#### TEXTE FOURNI
Jeunesse universitaire

D’autres occasions me seraient fournies de rencontrer la jeunesse étudiante : celle de l’Université, celle-là même que, plus que toute autre, et je n’ai plus à dire pour quel motif, je désirais atteindre. Dans l’un de mes spicilèges, je retrouve les notes assez développées d’une conférence que j’aurai faite à la jeunesse universitaire, en avril 1939. Qui m’avait invité ? Devant quel groupe ai-je parlé ? À plus de vingt ans en arrière, j’avoue ne plus me rappeler en quelles circonstances j’abordai cet auditoire. Mais je viens de relire mes notes (39 petites pages). Et je le confesse sans modestie : ces notes m’ont apporté presque une révélation : celle d’une véritable petite Somme. En réalité, ai-je souvent ramassé plus de notions, plus de considérations sur l’être canadien-français, sur nos périls, nos devoirs, notre situation dans tous les domaines, sur les ressources, malgré tout, à notre disposition : ressources de la culture française, de notre catholicisme, de notre histoire… ? Tout ce que j’ai prêché pendant une époque, tout ce que je portais en moi de brûlantes convictions, d’inquiétudes souvent angoissantes, tout ce que je nourrissais quand même d’espoir dans la ressaisie d’une génération, tous les appels que je pouvais lui adresser, je les ai trouvés là, dans ces notes qui n’ont rien perdu de leur modernité, et qu’une autre jeunesse pourrait encore entendre. Mais comment ces paroles et tout cet enseignement pourtant pressant se sont-ils envolés dans le vent ? Hélas, quelles réflexions les pauvres que nous sommes se pourraient faire sur la vanité de la parole humaine ! Et quelles autres sur la lenteur des idées à germer, même les plus vitales, les plus opportunes !

#### CONSIGNE
Recopiez intégralement le texte sur la jeunesse universitaire, sans y changer quoi que ce soit. Le listing qui suit ne sert à rien pour cet exercice.

#### DONNÉES FOURNIES
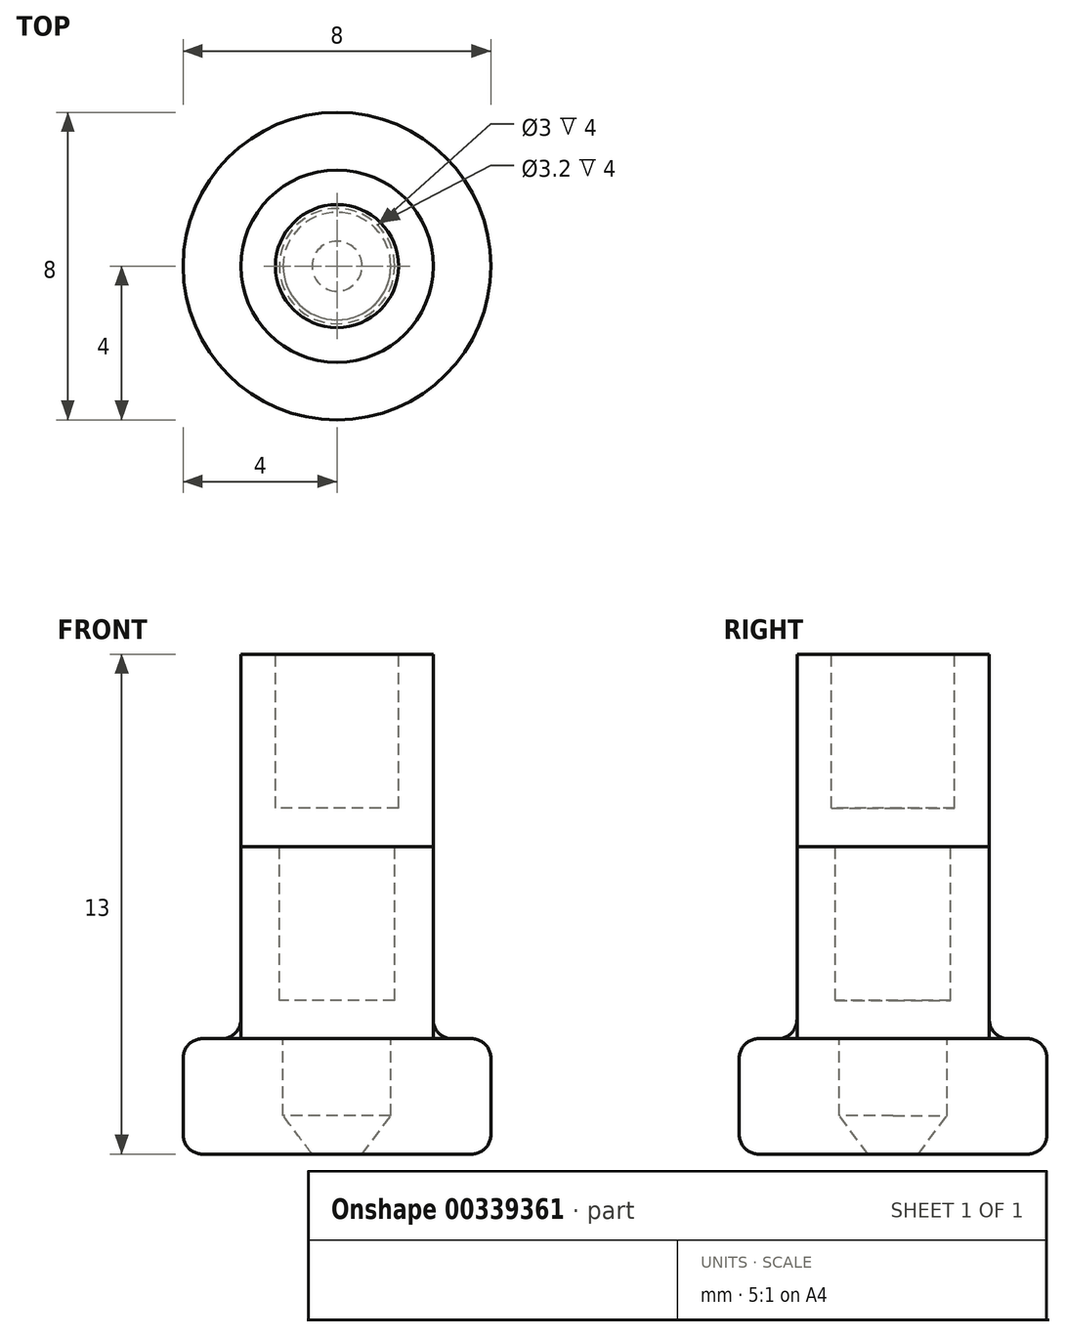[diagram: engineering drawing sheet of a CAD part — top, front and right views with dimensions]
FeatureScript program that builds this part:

#### RÉSULTAT OBTENU
Jeunesse universitaire

D’autres occasions me seraient fournies de rencontrer la jeunesse étudiante : celle de l’Université, celle-là même que, plus que toute autre, et je n’ai plus à dire pour quel motif, je désirais atteindre. Dans l’un de mes spicilèges, je retrouve les notes assez développées d’une conférence que j’aurai faite à la jeunesse universitaire, en avril 1939. Qui m’avait invité ? Devant quel groupe ai-je parlé ? À plus de vingt ans en arrière, j’avoue ne plus me rappeler en quelles circonstances j’abordai cet auditoire. Mais je viens de relire mes notes (39 petites pages). Et je le confesse sans modestie : ces notes m’ont apporté presque une révélation : celle d’une véritable petite Somme. En réalité, ai-je souvent ramassé plus de notions, plus de considérations sur l’être canadien-français, sur nos périls, nos devoirs, notre situation dans tous les domaines, sur les ressources, malgré tout, à notre disposition : ressources de la culture française, de notre catholicisme, de notre histoire… ? Tout ce que j’ai prêché pendant une époque, tout ce que je portais en moi de brûlantes convictions, d’inquiétudes souvent angoissantes, tout ce que je nourrissais quand même d’espoir dans la ressaisie d’une génération, tous les appels que je pouvais lui adresser, je les ai trouvés là, dans ces notes qui n’ont rien perdu de leur modernité, et qu’une autre jeunesse pourrait encore entendre. Mais comment ces paroles et tout cet enseignement pourtant pressant se sont-ils envolés dans le vent ? Hélas, quelles réflexions les pauvres que nous sommes se pourraient faire sur la vanité de la parole humaine ! Et quelles autres sur la lenteur des idées à germer, même les plus vitales, les plus opportunes !